▸ **What is asked**:
Lay out the items from the start through the line containing "text Whether you" as a Markdown table with the columns Row and Line, numbering each row and skipping blank lines.

▸ **Records for the exercise**:
—————

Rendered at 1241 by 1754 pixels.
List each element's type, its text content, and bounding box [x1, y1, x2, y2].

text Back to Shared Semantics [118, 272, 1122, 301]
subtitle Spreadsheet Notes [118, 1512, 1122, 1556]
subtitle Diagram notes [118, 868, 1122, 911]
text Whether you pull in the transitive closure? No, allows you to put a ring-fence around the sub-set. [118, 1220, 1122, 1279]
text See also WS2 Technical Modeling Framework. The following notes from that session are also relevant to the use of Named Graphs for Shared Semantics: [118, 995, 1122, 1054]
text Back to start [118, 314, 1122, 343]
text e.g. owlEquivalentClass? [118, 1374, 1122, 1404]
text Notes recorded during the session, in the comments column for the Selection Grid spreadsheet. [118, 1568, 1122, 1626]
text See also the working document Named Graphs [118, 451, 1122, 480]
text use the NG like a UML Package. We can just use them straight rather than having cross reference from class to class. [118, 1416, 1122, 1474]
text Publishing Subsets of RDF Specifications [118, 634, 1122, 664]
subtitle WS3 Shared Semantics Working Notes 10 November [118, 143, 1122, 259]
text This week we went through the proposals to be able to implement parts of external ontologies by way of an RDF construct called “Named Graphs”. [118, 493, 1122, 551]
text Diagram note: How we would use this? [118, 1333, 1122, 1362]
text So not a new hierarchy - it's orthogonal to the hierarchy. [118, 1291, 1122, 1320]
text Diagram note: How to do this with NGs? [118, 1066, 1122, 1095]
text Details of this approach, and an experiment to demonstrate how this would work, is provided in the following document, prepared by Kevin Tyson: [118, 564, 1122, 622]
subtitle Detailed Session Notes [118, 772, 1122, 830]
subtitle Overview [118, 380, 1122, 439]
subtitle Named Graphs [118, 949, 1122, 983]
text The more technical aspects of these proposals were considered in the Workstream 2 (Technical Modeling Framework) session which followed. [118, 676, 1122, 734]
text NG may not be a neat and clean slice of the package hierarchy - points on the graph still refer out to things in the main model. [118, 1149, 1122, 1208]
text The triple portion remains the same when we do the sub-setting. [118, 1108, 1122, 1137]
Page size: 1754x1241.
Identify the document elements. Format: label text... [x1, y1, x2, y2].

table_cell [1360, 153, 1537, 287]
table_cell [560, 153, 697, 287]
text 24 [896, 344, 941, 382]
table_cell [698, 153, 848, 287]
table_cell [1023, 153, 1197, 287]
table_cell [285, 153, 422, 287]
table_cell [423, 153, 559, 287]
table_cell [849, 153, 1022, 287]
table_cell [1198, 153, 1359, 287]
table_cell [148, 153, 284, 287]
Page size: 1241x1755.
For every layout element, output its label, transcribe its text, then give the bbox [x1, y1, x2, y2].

—————

▸ **Result below**:
| Row | Line |
|---|---|
| 1 | Rendered at 1241 by 1754 pixels. |
| 2 | List each element's type, its text content, and bounding box [x1, y1, x2, y2]. |
| 3 | text Back to Shared Semantics [118, 272, 1122, 301] |
| 4 | subtitle Spreadsheet Notes [118, 1512, 1122, 1556] |
| 5 | subtitle Diagram notes [118, 868, 1122, 911] |
| 6 | text Whether you pull in the transitive closure? No, allows you to put a ring-fence around the sub-set. [118, 1220, 1122, 1279] |